Long Non-coding RNAs in Pediatric Localized Scleroderma Profiled
Findings may offer insights into 'mechanisms' behind the disease, researchers said
Levels of a type of immune cell called T-cells are elevated in skin biopsies from children with localized scleroderma, a new study shows.
The study showed that T-cells from pediatric localized scleroderma patients can promote scar-forming activity in skin cells when grown together in a laboratory culture. Researchers also identified nearly a dozen long RNA molecules in the skin cells affected by co-culture with T-cells.
These findings “may provide a novel insight into the mechanisms underlying pediatric localized scleroderma,” the researchers wrote.
The study, “Identification lncRNA expression profiles in pediatric localized scleroderma,” was published in the Journal of Cosmetic Dermatology.
In localized scleroderma, abnormal inflammatory activity leads to excessive scar tissue production, ultimately causing the thickened skin patches that mark the disease. The biological mechanisms that underlie the disorder are poorly understood.
Researchers at Children’s Hospital of Fudan University, China analyzed skin biopsies taken from 21 children with localized scleroderma, as well as 21 age- and sex-matched children without skin disease.
The scientists first looked at counts of various types of immune cells in the biopsies. Levels of B-cells were similar in samples from children with or without scleroderma. However, T-cell counts were significantly increased in scleroderma patients.

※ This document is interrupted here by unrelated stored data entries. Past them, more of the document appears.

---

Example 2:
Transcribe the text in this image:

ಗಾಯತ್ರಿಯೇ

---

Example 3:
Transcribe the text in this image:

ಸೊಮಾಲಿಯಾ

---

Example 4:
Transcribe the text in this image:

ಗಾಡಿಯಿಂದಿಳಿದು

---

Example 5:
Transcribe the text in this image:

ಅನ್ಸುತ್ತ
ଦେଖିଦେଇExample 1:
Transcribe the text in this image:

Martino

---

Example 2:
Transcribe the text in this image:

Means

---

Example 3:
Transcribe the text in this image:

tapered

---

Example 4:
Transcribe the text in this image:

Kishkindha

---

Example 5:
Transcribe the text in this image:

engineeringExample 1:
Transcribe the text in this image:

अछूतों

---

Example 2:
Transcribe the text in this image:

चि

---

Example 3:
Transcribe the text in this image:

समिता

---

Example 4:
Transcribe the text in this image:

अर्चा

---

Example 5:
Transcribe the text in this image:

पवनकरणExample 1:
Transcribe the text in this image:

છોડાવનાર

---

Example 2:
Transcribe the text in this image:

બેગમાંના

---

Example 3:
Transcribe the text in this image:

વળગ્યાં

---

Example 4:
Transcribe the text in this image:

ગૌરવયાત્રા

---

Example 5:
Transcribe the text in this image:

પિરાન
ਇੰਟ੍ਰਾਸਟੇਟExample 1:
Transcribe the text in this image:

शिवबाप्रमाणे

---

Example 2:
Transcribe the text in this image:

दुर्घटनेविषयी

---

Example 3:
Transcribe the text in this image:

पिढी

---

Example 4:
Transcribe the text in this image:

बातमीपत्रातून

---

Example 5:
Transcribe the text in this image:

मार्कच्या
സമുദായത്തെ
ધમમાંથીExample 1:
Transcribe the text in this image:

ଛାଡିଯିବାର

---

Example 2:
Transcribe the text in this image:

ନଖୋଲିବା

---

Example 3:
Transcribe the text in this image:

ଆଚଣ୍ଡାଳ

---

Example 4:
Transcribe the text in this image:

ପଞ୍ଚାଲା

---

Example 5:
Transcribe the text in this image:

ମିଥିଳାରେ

More specifically, a subset of cells called CD4+ T-cells were markedly more common in scleroderma biopsies, accounting for on average more than 40% of cells in disease biopsies and less than 20% of biopsies from children without scleroderma. Another subset of T-cells called CD8+ cells also were more common in scleroderma biopsies, though the difference was somewhat less dramatic (18.3% vs. 5.3%).

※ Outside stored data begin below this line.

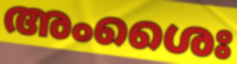
അംശൈഃ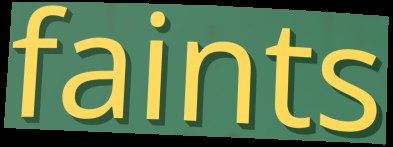
faintsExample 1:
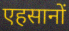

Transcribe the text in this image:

एहसानों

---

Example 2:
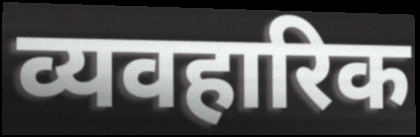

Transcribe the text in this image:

व्यवहारिक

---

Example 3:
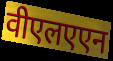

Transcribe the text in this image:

वीएलएएन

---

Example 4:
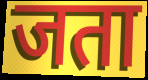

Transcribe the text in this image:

जता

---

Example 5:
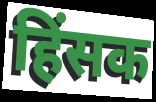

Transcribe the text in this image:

हिंसक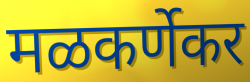
मळकर्णेकर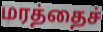
மரத்தைச்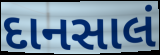
દાનસાલં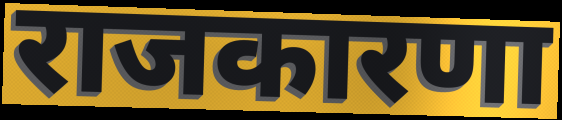
राजकारणा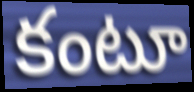
కంటూ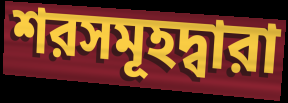
শরসমূহদ্বারা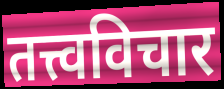
तत्त्वविचारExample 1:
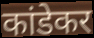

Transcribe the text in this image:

कांडेकर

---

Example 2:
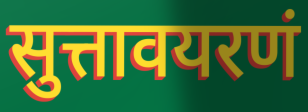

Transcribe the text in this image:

सुत्तावयरणं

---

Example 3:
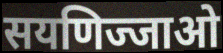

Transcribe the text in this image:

सयणिज्जाओ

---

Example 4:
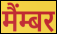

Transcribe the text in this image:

मैंम्बर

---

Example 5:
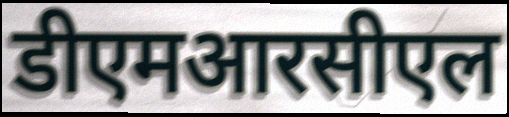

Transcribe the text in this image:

डीएमआरसीएलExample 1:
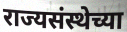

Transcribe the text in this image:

राज्यसंस्थेच्या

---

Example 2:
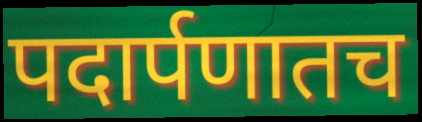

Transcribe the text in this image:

पदार्पणातच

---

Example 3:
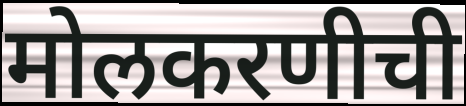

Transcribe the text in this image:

मोलकरणीची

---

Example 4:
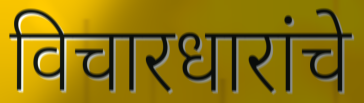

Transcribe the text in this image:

विचारधारांचे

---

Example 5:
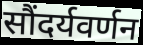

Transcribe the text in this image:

सौंदर्यवर्णन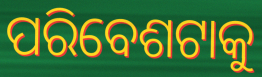
ପରିବେଶଟାକୁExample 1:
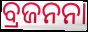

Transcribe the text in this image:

ବ୍ରଜନନା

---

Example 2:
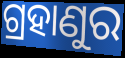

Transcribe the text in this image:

ଗ୍ରହାଣୁର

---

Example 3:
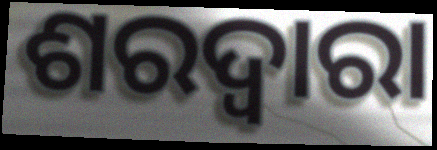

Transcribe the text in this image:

ଶରଦ୍ୱାରା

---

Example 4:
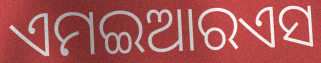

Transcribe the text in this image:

ଏମଇଆରଏସ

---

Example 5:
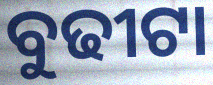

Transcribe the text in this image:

ବୁଢୀଟାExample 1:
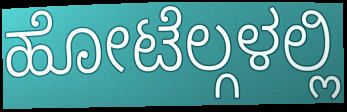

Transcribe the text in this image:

ಹೋಟೆಲ್ಗಳಲ್ಲಿ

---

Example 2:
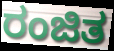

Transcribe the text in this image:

ರಂಜಿತ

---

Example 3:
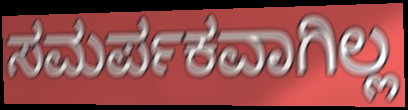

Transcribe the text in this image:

ಸಮರ್ಪಕವಾಗಿಲ್ಲ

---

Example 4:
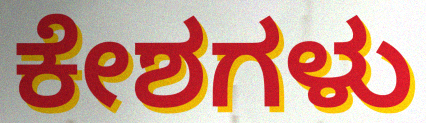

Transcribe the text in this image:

ಕೇಶಗಳು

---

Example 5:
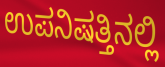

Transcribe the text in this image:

ಉಪನಿಷತ್ತಿನಲ್ಲಿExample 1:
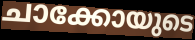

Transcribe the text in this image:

ചാക്കോയുടെ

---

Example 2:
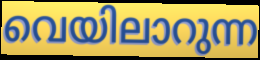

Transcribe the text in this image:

വെയിലാറുന്ന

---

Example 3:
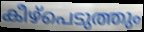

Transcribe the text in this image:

കീഴ്പെടുത്തും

CD4+ T-cells are powerful coordinators of immune activity. They can secrete a variety of different signaling molecules to help modulate the activity of other cells.
In order to better understand the role of these cells in scleroderma, the researchers co-cultured CD4+ T-cells from the biopsies with skin fibroblasts, the cells mainly responsible for producing scar tissue. Results showed fibroblasts co-cultured with CD4+ T-cells from scleroderma patients had significantly increased activity in two genes involved in fibroblast-driven scarring.

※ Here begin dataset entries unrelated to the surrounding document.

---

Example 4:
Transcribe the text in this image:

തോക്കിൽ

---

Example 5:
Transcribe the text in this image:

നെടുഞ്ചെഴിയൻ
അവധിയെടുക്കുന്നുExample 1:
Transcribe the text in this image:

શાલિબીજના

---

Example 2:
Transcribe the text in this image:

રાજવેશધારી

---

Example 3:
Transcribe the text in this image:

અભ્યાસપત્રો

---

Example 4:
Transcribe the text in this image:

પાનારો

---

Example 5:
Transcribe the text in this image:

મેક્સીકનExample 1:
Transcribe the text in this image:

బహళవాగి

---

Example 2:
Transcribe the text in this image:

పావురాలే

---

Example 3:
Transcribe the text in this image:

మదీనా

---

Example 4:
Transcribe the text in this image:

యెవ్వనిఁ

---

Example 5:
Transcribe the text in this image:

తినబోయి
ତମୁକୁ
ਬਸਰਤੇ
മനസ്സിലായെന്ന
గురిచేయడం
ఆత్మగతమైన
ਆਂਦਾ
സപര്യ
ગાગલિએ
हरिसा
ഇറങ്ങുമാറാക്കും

The research team then analyzed long noncoding RNAs, or lncRNAs, in these fibroblasts and biopsy samples. As the name suggests, lncRNA are long RNA molecules that don’t contain information to make protein. Instead, lncRNA play other regulatory roles in the cell, though their function is only beginning to be understood.
The analyses identified 11 lncRNAs that were abnormally expressed in the scleroderma samples: eight lncRNAs at unusually high levels and three at abnormally low levels. The researchers noted that two of the over-expressed lncRNAs, called MIR100HG and ZEB1-AS1, have previously been implicated in signaling pathways that drive scarring.
“To the best of our knowledge, this is the first report of lncRNAs profiles in pediatric localized scleroderma,” the researchers wrote, adding that further investigation into the role these molecules play in the disease “may provide a novel perspective for managing pediatric localized scleroderma.”